If you want limited support for touch but the default behavior that Windows 7 offers is not adequate for your application, you can use gestures to enhance your application. By using gestures, you can interpret the gesture commands by handling the WM_GESTURE message. More information on gestures can be found in the section Windows Touch Gestures. If your application needs support only for high-granularity rotations, improved zooming support, or single-finger panning, gestures is the best approach to take for Windows Touch development. In addition to interpreting the gesture message, you can opt to have support for boundary feedback. For more information on boundary feedback, see the Boundary Feedback section of the Windows Touch Programming Reference. In Windows 7, the command prompt and Internet Explorer take advantage of boundary feedback and gestures.
- The Improving the Single Finger Panning Experience section explains how to customize the panning experience by handling the WM_GESTURE message.
If you want to have even more specific control of gestures than is offered by the WM_GESTURE message, or you want to interpret multiple gestures on multiple objects, you should use the manipulation processor. The manipulation processor essentially is a superset of gestures. Using the manipulation processor requires that you implement an event sink for manipulations that you feed raw touch data to.
If you want simple object physics in addition to interpreting the gestures, you should use an inertia processor in conjunction with the manipulation processor. The inertia processor works with the manipulation processor by taking velocity values from the manipulation processor upon manipulation completion.

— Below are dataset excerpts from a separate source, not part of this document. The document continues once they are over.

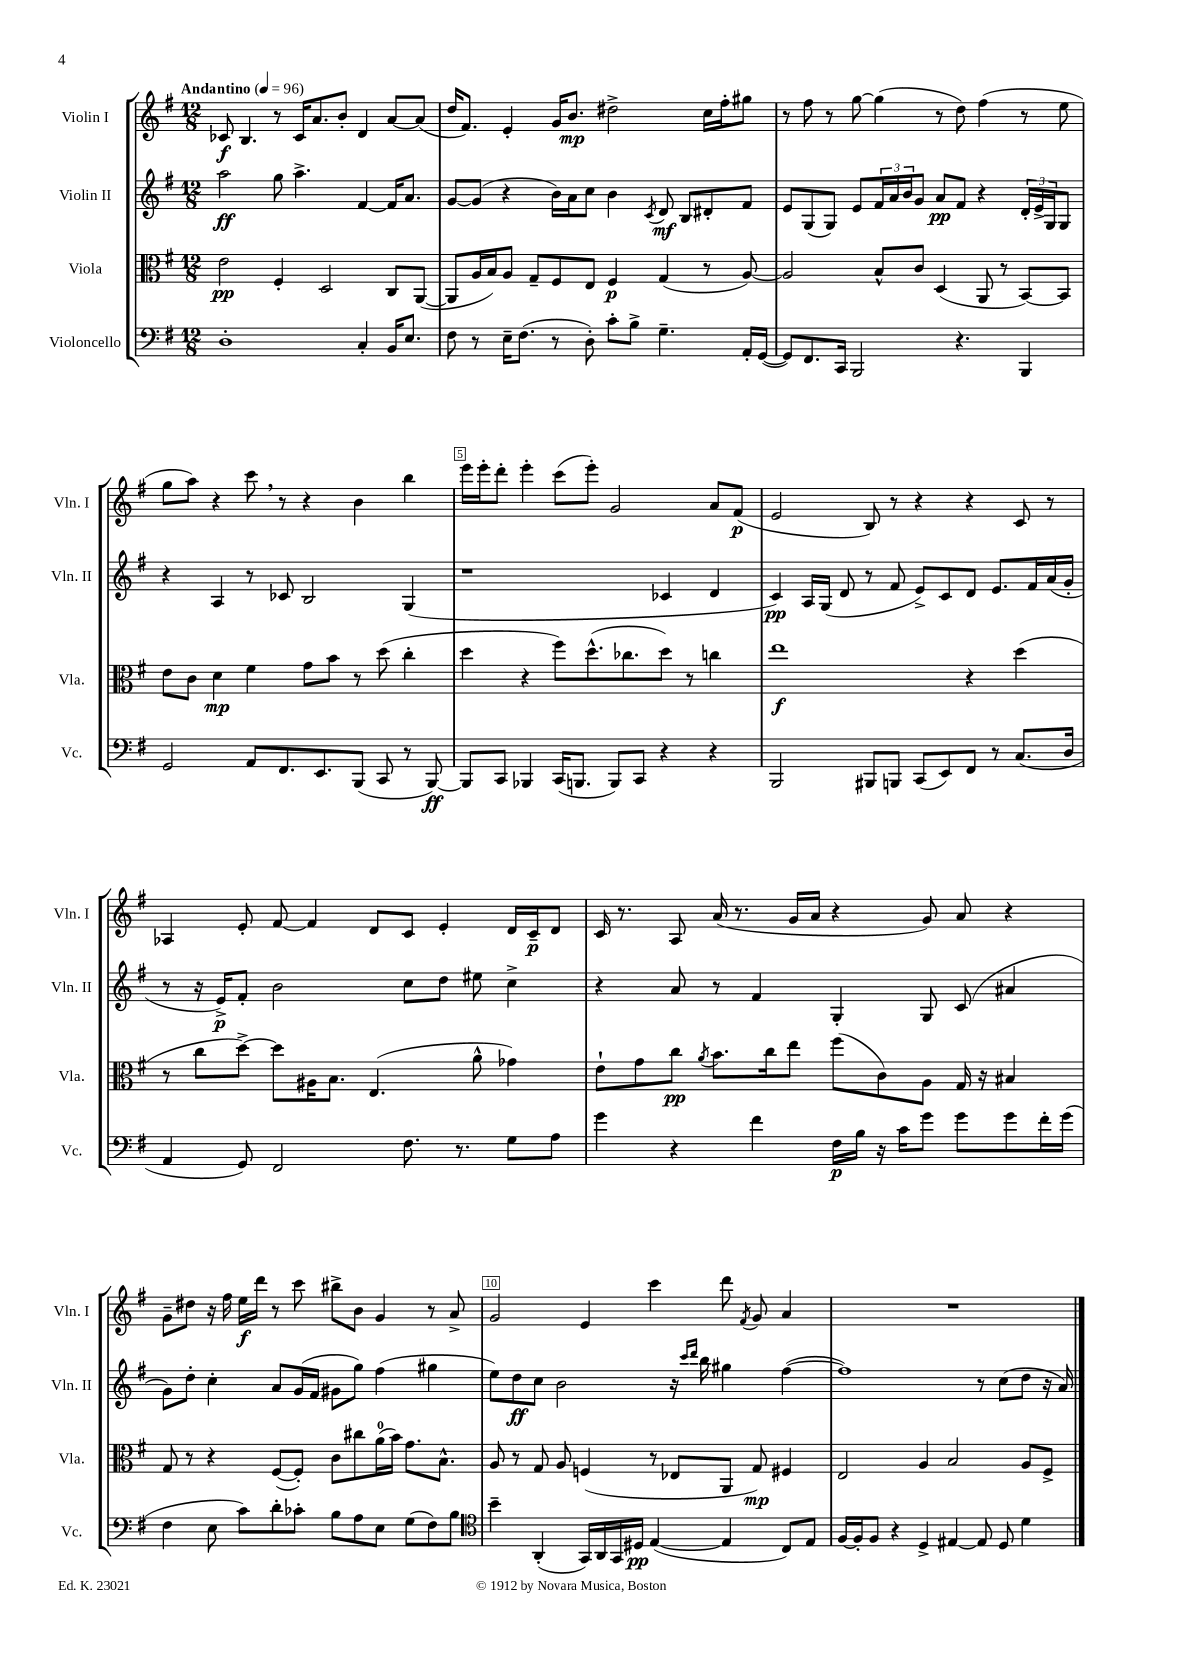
<<
\new StaffGroup <<
\new Staff = "s0" \with { instrumentName = "Violin I" shortInstrumentName = "Vln. I" } {
    \clef treble \key g \major \numericTimeSignature \time 12/8 \tempo "Andantino" 4 = 96
    ces'8\f b4. r8 ces'16 a'8. b'8-. d'4 a'8~ a'8( |
    d''16 fis'8.) e'4-. g'16 b'8.\mp dis''2-> c''16 fis''16-. gis''8 |
    r8 fis''8 r8 g''8~ g''4( r8 d''8) fis''4( r8 e''8 |
    g''8 a''8) r4 c'''8 \breathe r8 r4 b'4 b''4 |
    e'''16 e'''16-. d'''8-. e'''4-. c'''8( e'''8-.) g'2 a'8 fis'8\p( |
    e'2 b8) r8 r4 r4 c'8 r8 |
    aes4 e'8-. fis'8~ fis'4 d'8 c'8 e'4-. d'16 c'16--\p d'8 |
    c'16 r8. a8 a'16( r8. g'16 a'16 r4 g'8) a'8 r4 |
    g'8-- dis''8 r16 fis''16 e''16\f d'''16 r8 c'''8 bis''8-> b'8 g'4 r8 a'8-> |
    g'2 e'4 c'''4 d'''8 \acciaccatura { fis'8 } g'8 a'4 |
    R1. \bar "|." |
}
\new Staff = "s1" \with { instrumentName = "Violin II" shortInstrumentName = "Vln. II" } {
    \clef treble \key g \major \numericTimeSignature \time 12/8
    a''2\ff g''8 a''4.-> fis'4~ fis'16 a'8. |
    g'8~ g'8( r4 b'16) a'16 c''8 b'4 \acciaccatura { c'8 } d'8\mf b8 dis'8-. fis'8 |
    e'8 g8( g8) e'8 \tuplet 3/2 { fis'16 a'16 b'16 } g'8 a'8\pp fis'8 r4 \tuplet 3/2 { d'16-. e'16-> g16 } g8 |
    r4 a4 r8 ces'8 b2 g4( |
    r1 ces'4 d'4 |
    c'4\pp) a16 g16( d'8 r8 fis'8 e'8->) c'8 d'8 e'8. fis'16 a'16( g'16-. |
    r8 r16 e'16->\p) fis'8-. b'2 c''8 d''8 eis''8 c''4-> |
    r4 a'8 r8 fis'4 g4-. g8 c'8( ais'4 |
    g'8) d''8-. c''4-. a'8 g'16( fis'16 gis'8 g''8) fis''4( gis''4 |
    e''8) d''8\ff c''8 b'2 r16 \grace { c'''16 d'''16 } b''16 gis''4 fis''4~( |
    fis''1) r8 c''8( d''8 r16 a'16) \bar "|." |
}
\new Staff = "s2" \with { instrumentName = "Viola" shortInstrumentName = "Vla." } {
    \clef alto \key g \major \numericTimeSignature \time 12/8
    e'2\pp fis4-. d2 c8 a,8~( |
    a,8 a16 b16) a8 g8-- fis8 e8 fis4\p g4( r8 a8~) |
    a2 b8-^ c'8 d4( a,8 r8 b,8~) b,8 |
    e'8 c'8 d'4\mp fis'4 g'8 b'8 r8 d''8( c''4-. |
    d''4 r4 fis''8) d''8.-^( ces''8. d''8) r8 c''4 |
    e''1\f r4 d''4( |
    r8 c''8 d''8~->) d''8 ais16 b8. e4.( a'8-^ ges'4) |
    e'8-! g'8 c''8\pp \acciaccatura { a'8 } b'8. c''16 e''8 fis''8( c'8) a8 g16 r16 bis4 |
    g8 r8 r4 fis8~( fis8-.) c'8 cis''8 a'16-0( b'16) g'8. b8.-^ |
    a8 r8 g8 a8 f4( r8 ees8 a,8 g8\mp) fis4 |
    e2 a4 b2 a8 fis8-> \bar "|." |
}
\new Staff = "s3" \with { instrumentName = "Violoncello" shortInstrumentName = "Vc." } {
    \clef bass \key g \major \numericTimeSignature \time 12/8
    d1-. c4-. b,16 e8. |
    fis8 r8 e16-- fis8.( r8 d8-.) c'8-. b8-> g4.-- a,16-. g,16~( |
    g,8) fis,8. c,16 b,,2 r4. b,,4 |
    g,2 a,8 fis,8. e,8. b,,8( c,8 r8 b,,8~\ff) |
    b,,8 c,8 bes,,4 c,16( b,,8. b,,8) c,8 r4 r4 |
    b,,2 bis,,8 b,,8 c,8( e,8) fis,8 r8 c8.( d16 |
    a,4 g,8) fis,2 fis8. r8. g8 a8 |
    g'4 r4 fis'4 fis16\p b16 r16 c'16 g'8 g'8 g'8 fis'16-. g'16( |
    fis4 e8 c'8) d'8-. ces'8-. b8 a8 e8 g8( fis8) b8 |
    \clef tenor b'4-- a,4-.( g,16) a,16 g,16 dis16\pp e4~( e4 c8) e8 |
    fis16~ fis16-. fis8 r4 d4-> eis4~ eis8 d8 d'4 \bar "|." |
}
>>
>>
\layout { \context { \Score \override BarNumber.break-visibility = ##(#f #t #t) barNumberVisibility = #(every-nth-bar-number-visible 5) \override BarNumber.stencil = #(make-stencil-boxer 0.1 0.3 ly:text-interface::print) } }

If you want to interpret multiple touch points in your application, you should create a message handler for the WM_TOUCH message.
- The Windows Touch Input section explains how you can interpret the WM_TOUCH message.
- The Detecting and Tracking Multiple Touch Points section demonstrates how to create a simple application that interprets multiple inputs.
- The Manipulations and Inertia section explains how to enable the most flexible approach to Windows Touch.
If you want to enable input for multiple contacts on the Tablet PC platform, you must implement a custom RealTimeStylus plug-in that interprets the Windows Touch data. Microsoft introduced the ITablet3 and IRealTimeStylus3 interfaces to enable input from multiple contacts in the RealTimeStylus plug-in. These interfaces simplify extending RealTimeStylus plug-ins to support multiple contact points.
To check whether support for multiple contacts is enabled, call IsMultiTouch. To check the number of supported contacts, call GetMaximumCursors. To enable or disable multiple contact support, call MultiTouchEnabled.
Note If you don't enable multiple contact points in the RealTimeStylus, you will receive gesture messages such as pan and zoom.